Companies that are going or are experiencing bankruptcy are of course companies that have previously experienced difficult times in their business continuity. This difficulty is usually a financial difficulty (Financial Distress) can put the company into a variety of circumstances which the author concludes as follows:

  1. Economic Failure, namely where the company's revenue cannot cover total costs, including capital costs. Experienced business Economic Failure can continue its operations as long as the Creditor wishes to provide additional capital and the Owner can receive a rate of return (return) below the market interest rate. In addition, in general, symptoms of financial difficulties, such as where the company is unable to pay its obligations on time (Technical Insolvency), or what is worse is where the value of the company's assets / assets is lower than the value of the company's obligations that must be fulfilled (L);
  2. Business Failure, that is, where the company ceases operations with the result of losses for creditors, thus a business can be classified as "failed", even though it did not go through bankruptcy proceedings; and
  3. Legal Bankruptcy, namely where bankruptcy is declared by a court decision (institution / third party) in accordance with the law due to the stages of financial difficulties mentioned above.

Principle Commercial Exit from Financial Distress (Commercial Solutions to Financial Troubles)

By law, the essence of the purpose of bankruptcy is a process related to the distribution of assets / assets of the debtor to his creditors. Bankruptcy is a way out for the process of distributing debtor's assets which is the creditor's right in a certain and fair manner.

It is said with certainty, because in the bankruptcy process the steps and processes for distributing assets have been determined, such as who is the creditor and has the right to share the assets of the bankrupt debtor.

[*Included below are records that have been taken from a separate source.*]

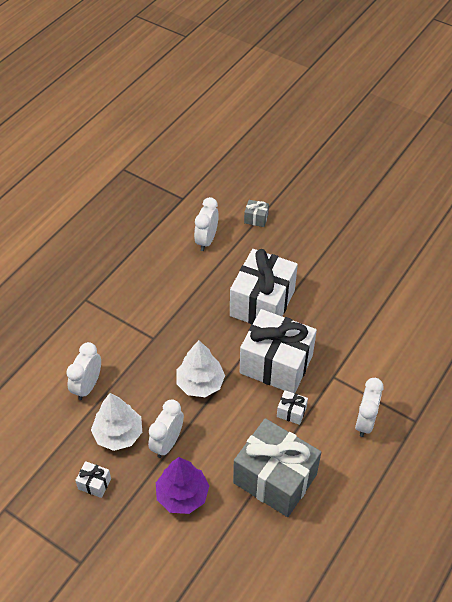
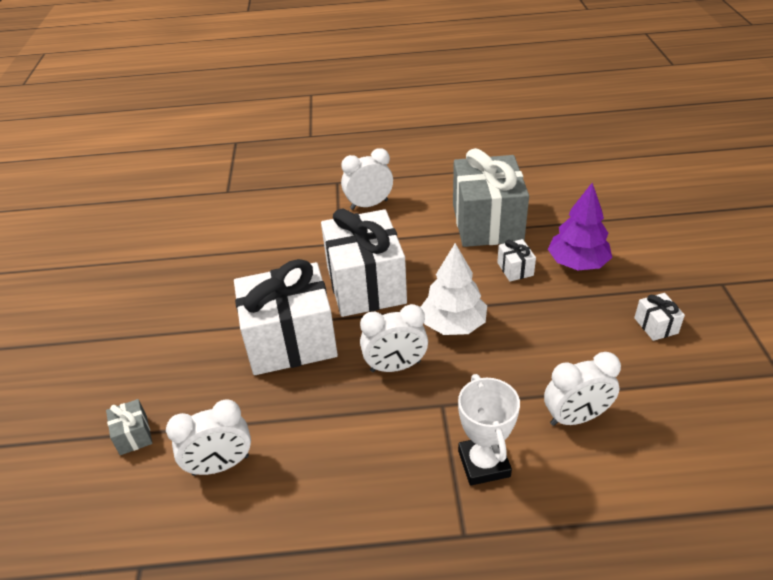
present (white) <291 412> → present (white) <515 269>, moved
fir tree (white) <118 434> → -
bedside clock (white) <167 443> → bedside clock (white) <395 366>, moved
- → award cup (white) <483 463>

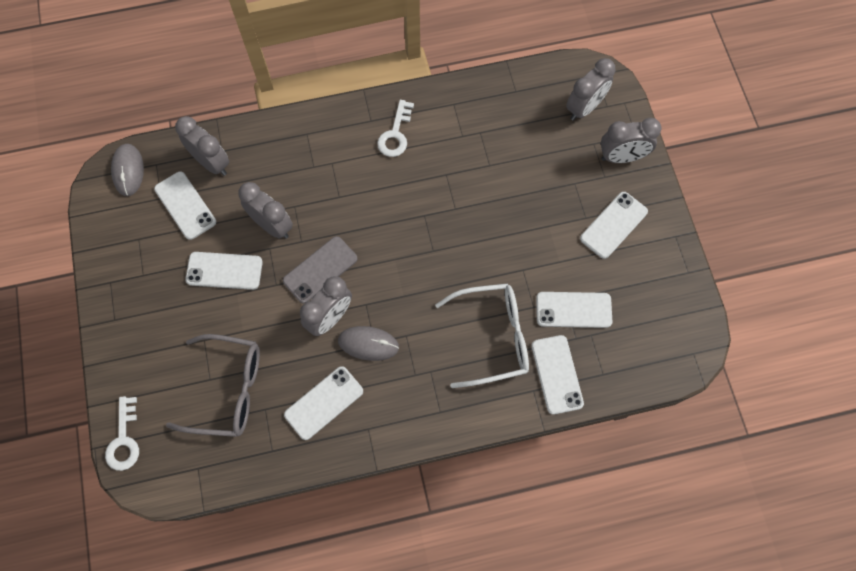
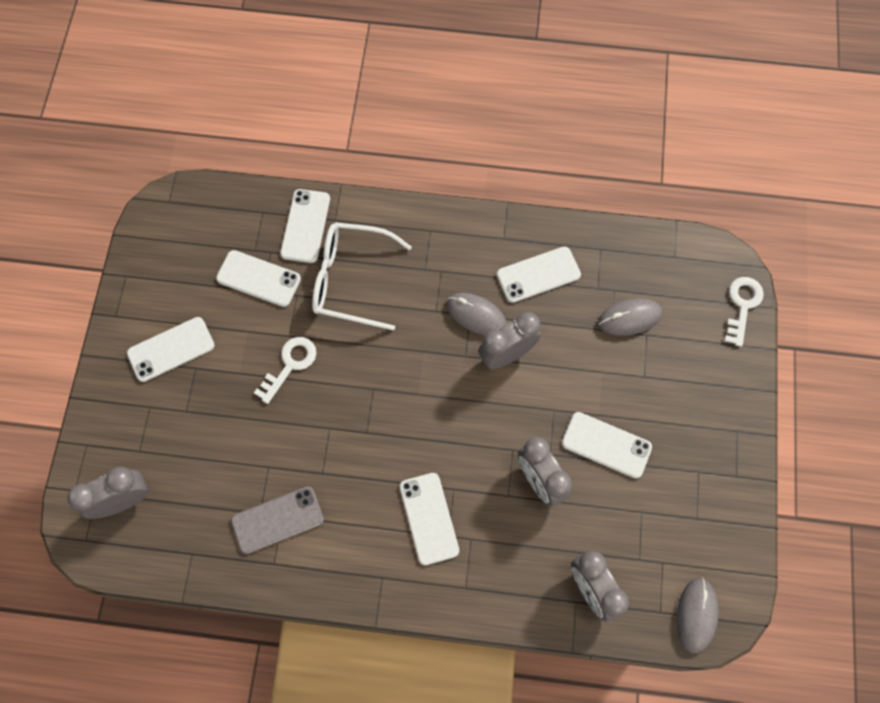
key (white) <395 134> → key (white) <290 365>, moved
bedside clock (gray) <621 157> → -
phone (white) <185 205> → phone (white) <429 518>, moved
phone (gray) <320 270> → phone (gray) <277 520>, moved
glasses (gray) <228 390> → computer mouse (gray) <629 318>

It is said in a fair manner, because in the bankruptcy process a third party who is expected to be independent in nature, namely the Curator and the Supervisory Judge who are given the authority to regulate the amount of the distribution of assets until the implementation process. The independence characteristic of the Curator and Supervisory Judge is then expected to bring justice between the interests of the Bankrupt Debtor and its Creditors.

Because without certainty and justice, it is very open to harm each other from both the creditors and the debtors. Where through the bankruptcy instrument, creditors can damage the reputation of the bankrupt debtor, and the bankrupt debtor also has the opportunity to use the bankruptcy instrument to pay his debt obligations inappropriately or even up to a very small and irrational figure to his creditors.

Even though it is clear that the Bankruptcy instrument is actually a solution offered for companies experiencing financial difficulties in the hope that the company can be saved and get out of a difficult situation (financial distress) so that the company can resume operations as an economic pillar that strengthens the progress of a nation.

It is unfortunate that the Indonesian Bankruptcy Law does not adhere to principles Commercial Exit from Financial Distress so that legal experts and advocates / lawyers have not been able to implement Bankruptcy as a "solution", on the contrary, there is often a deviation from Justice which is expected to be obtained by bankrupt debtors and creditors.